I’m in Houston visiting my sister. Last year was hard on her, in that both our mother and her boyfriend died. While her depression isn’t mine, it does set the tone. Her house is dark and her cats are old and her days hold no adventure.
So, to lift my spirits, I set out on the walking path, planning thirty-five minutes in each direction. Usually, on these walks, I have plots to ponder or imaginary conversations to keep me mentally occupied. But today I’m flat, worn down by my baby sister’s pain. Also, the novel I’m working on is becoming more and more unruly by the day; and I really miss the writers’ group in Singapore, where we read each other’s work and offered suggestions.
Because of my dull mindset, all I notice is what is wrong in front of me. For instance, this is usually a lovely walkway, but somehow it has become littered with white plastic bags and bits of tissue. Furthermore, the fences that border the trail are in horrendous disrepair. Come on, people, this is a nice part of town. Maintain! And why is it eighty degrees and muggy in February?

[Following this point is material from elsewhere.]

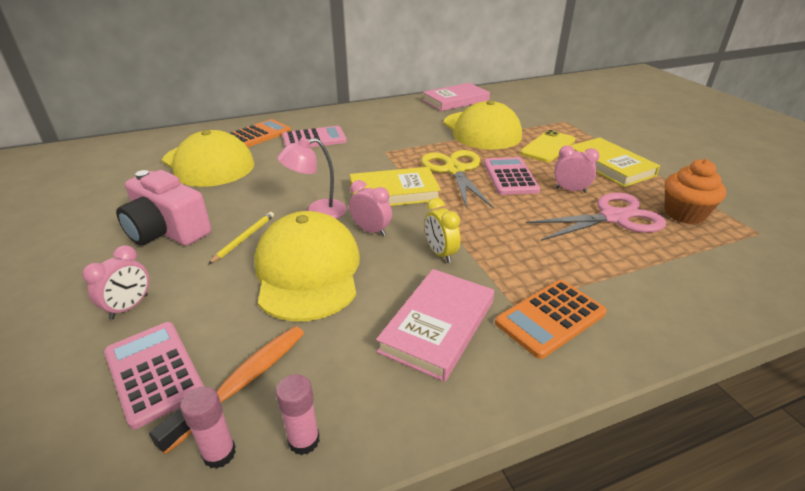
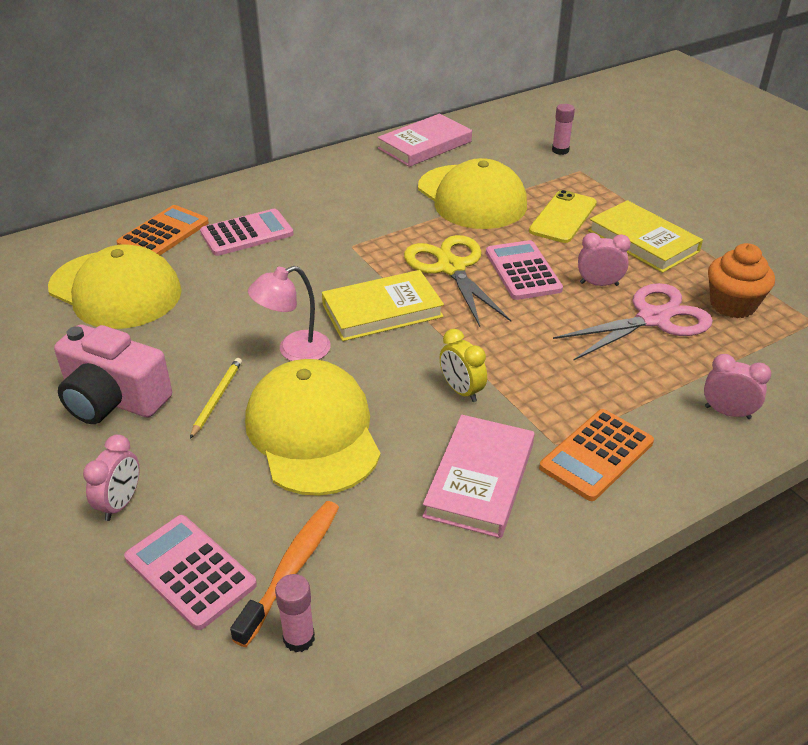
camera: 10 degrees left, 5 degrees up
pink glue stick [276,374,320,455] -> pink glue stick moved to [552,104,575,155]
pink clock [349,180,392,236] -> pink clock moved to [704,354,771,419]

My current authorial project is an experiment, a spinoff from the Fran Furlow novels. That the theme (control, or lack thereof) is obvious doesn’t disturb me; what’s bothering me is that I’m not having fun with it—and that I cannot blame on my hapless sibling’s state of mind. The absence of humor is all on me. Or maybe I’m too close to it. It’s hard to see the sparkle in something you’ve read a thousand times.
Stampede Day is about Karen Parsons, a compulsive shoplifter, who is assigned community service in place of jail time. The service she is to perform is to organize the city’s annual reenactment of a cattle mishap that happened eighty years before. But because I found this event, the focal point of the book, not terribly interesting, I started throwing random snags at Karen: her grandmother dies, leaving half the family business to a schizophrenic uncle; her mother has become agoraphobic; her best friend gets the whole town riled about how nepotism played a part in her receiving a light sentence when anyone else would have gone to prison; and her boyfriend, concerned about her lack of impulse control, gives her a service dog that howls like it’s dying every time she steals something.

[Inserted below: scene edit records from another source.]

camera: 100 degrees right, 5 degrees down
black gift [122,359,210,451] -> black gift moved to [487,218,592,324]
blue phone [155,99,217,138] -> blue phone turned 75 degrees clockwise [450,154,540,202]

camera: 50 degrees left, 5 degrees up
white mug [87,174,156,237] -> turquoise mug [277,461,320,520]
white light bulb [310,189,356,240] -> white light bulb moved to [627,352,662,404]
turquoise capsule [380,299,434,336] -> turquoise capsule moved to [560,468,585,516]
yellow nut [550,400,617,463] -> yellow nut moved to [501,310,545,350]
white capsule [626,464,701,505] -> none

An elderly couple walks toward me. The man, overweight and slumped, moves slowly and relies on a cane. His white-haired wife is tiny, and the timid way she places her feet tells me that she hurts with every step she takes. But they’re getting it done, they’re out in the world, living. I want to drag them back to my sister. I would present them to her and say, “See, even these almost dead people get out of their house now and then.”
The issue with Stampede Day is that, at this point, it’s seventy-one thousand words, and that’s a lot of words, especially considering that very few of them work to move the plot along. My novel that will soon be published, Why Stuff Matters, is a tight and trim fifty-nine thousand, five. My fear is that Stampede Day will go on and on, forever unending, with my ill-fated main character eternally striving, but never achieving.
Oh, I’ve come upon something unusual. Most people whose homes back up to the hiking trail don’t fix up the area beyond their fence, but these people have set up an inviting bench beneath a trellis. Construction was involved. A blue glass-fronted cupboard next to the bench draws my attention, so I step close to have a look—hey, this is a wonderful notion! It’s a library. How civic-minded. The unexpected appearance of books causes me to consider all the books I’ve read, and how every one of them has influenced me in some way, even the predictable romances and the poorly written thrillers (one of which I’m reading now; too many details, too many extraneous words; the author badly needs my guidance in editing). Behind the glass Wolf Hall catches my eye. It’s one of my favorite books—Thomas Cromwell was one shrewd and spidery badass. I’m always surprised when I come across someone who hasn’t read it—I think, how could you not have read this? It’s mind-blowing!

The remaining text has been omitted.